### [Task description]
Reproduce word for word the text read from every page in these records, and omit the pictures from your answer.

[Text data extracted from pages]
^^^^^^^^

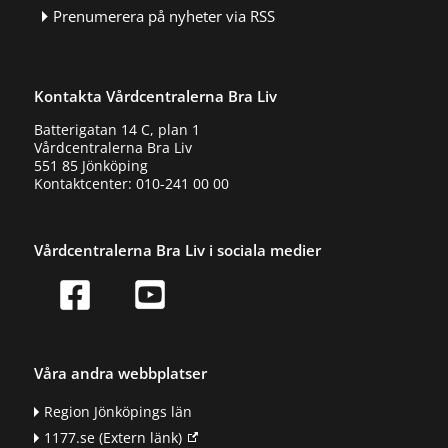
Prenumerera på nyheter via RSS
Kontakta Vårdcentralerna Bra Liv
Batterigatan 14 C, plan 1
Vårdcentralerna Bra Liv
551 85 Jönköping
Kontaktcenter: 010-241 00 00
Vårdcentralerna Bra Liv i sociala medier
Våra andra webbplatser
Region Jönköpings län
1177.se
(Extern länk)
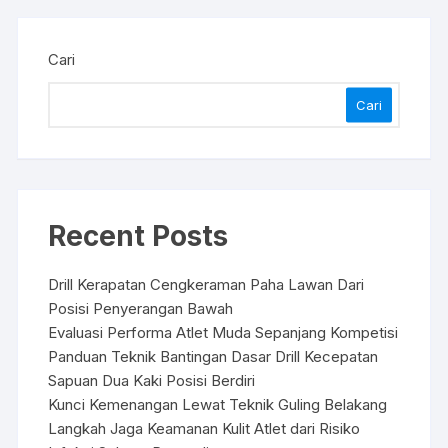
Cari
Cari
Recent Posts
Drill Kerapatan Cengkeraman Paha Lawan Dari
Posisi Penyerangan Bawah
Evaluasi Performa Atlet Muda Sepanjang Kompetisi
Panduan Teknik Bantingan Dasar Drill Kecepatan
Sapuan Dua Kaki Posisi Berdiri
Kunci Kemenangan Lewat Teknik Guling Belakang
Langkah Jaga Keamanan Kulit Atlet dari Risiko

^^^^^^^^

### [Solution for this task]
Prenumerera på nyheter via RSS
Kontakta Vårdcentralerna Bra Liv
Batterigatan 14 C, plan 1
Vårdcentralerna Bra Liv
551 85 Jönköping
Kontaktcenter: 010-241 00 00
Vårdcentralerna Bra Liv i sociala medier
Våra andra webbplatser
Region Jönköpings län
1177.se
(Extern länk)
Cari
Cari
Recent Posts
Drill Kerapatan Cengkeraman Paha Lawan Dari
Posisi Penyerangan Bawah
Evaluasi Performa Atlet Muda Sepanjang Kompetisi
Panduan Teknik Bantingan Dasar Drill Kecepatan
Sapuan Dua Kaki Posisi Berdiri
Kunci Kemenangan Lewat Teknik Guling Belakang
Langkah Jaga Keamanan Kulit Atlet dari Risiko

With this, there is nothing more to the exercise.